Clone the empty SourceForge codebase onto my local machine. This is important for some reason!
"hg pull" my actual repository into the empty local repository cloned from SourceForge.
Have been migrating hg to git repos within butbucket. So far its been not so painful btu has invloved Tons of manual steps (creating the new repo,Moving across user access, ssh keys, jira links, pipelines, etc. )
The Issue Im facing is for forked repos.. the Fork information does not survive the migration process (using hg-fast-export).
So how to replicate the forks as they are?
Does anyone have a solution for this? if so what is it?
Extremely Frustrating that Atlassian is not only dropping support, but also deleting your repo, while not providing a single helpfull automation tool even if it couldn't handle EVERY use case it could have at least got most of the way there...
@Raphael Pepi This would be a bit of a pain, but if you fork your new master Git repository on BitBucket, use hg-fast-export on an old hg fork, and then force push that converted fork to your new git fork on BitBucket, I think it might work?
It won't preserve issues/pull requests/etc though. My tool (bitbucket-hg-exporter - see earlier pages here), while designed for moving to GitHub, can create a static archive of that content without migrating to GitHub, so may be of interest (but there is no way to migrate PR discussions to your new git repos either on GitHub or BitBucket)
Can someone from Atlassian Team explain to me why I can't see my private Hg repos if the support for Hg will be removed only on 1 July? I can access public Hg repos, but don't have access to private ones. Do they already removed permanently?

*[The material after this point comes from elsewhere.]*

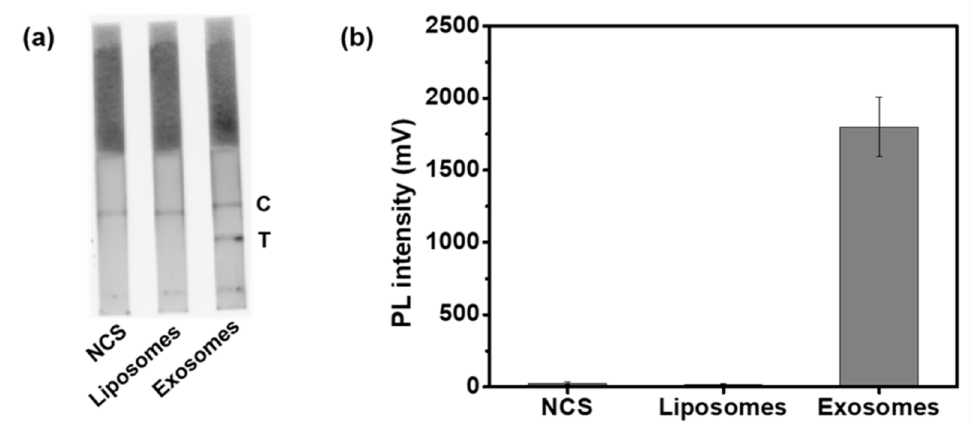
Figure 4. Characterization of the M–QD–SNs test strip system specificity. ( a ) Fluorescence image and corresponding ( b ) quantification of test strips with 33 µ L of sample. Strips contained exosomes (at a concentration of 1000 exosomes/ µ L), standard liposomes (negative control), or newborn calf serum (NCS, blank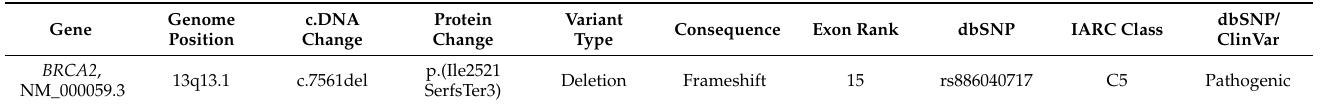
Table 1. BRCA2 germline pathogenic variant identified in patients and families. IARC, Interna- tional Agency for Research of Cancer; dbSNP/ClinVar, variant classification according to the Single Nucleotide Polymorphism database (dbSNP) and Clinical Variant (ClinVar).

**UPD.** It looks like a problem with authentication of users. After relogin I get the access to all repos.
@eao197 I can still see my private Hg repos. I suggest you log an official support ticket with them as Atlassian staff have not been consistently responding here.
That is certainly bad form. There are very nice Mercurial hosting services out there but Bitbucket is no longer one of them. Squatting on the ad-words is not about to change that.
The "likely to recommend..." score plummeted during the last months below zero.
The easiest way to convert from Hg to Git seems to be to use the Github repository importer: https://github.com/new/import
This successfully converted and imported the first repository I tried, directly from Bitbucket. It asks for repository URL and Bitbucket user name and password and took about five minutes for the small repository I tested with.
Very easy to use. Shame that Bitbucket didn't make a similar tool. I was happy here but clearly Github wanted me more.
Once my repositories are in Github then I'll give it a try and if I don't like it I may go back to Bitbucket, or to Gitlab.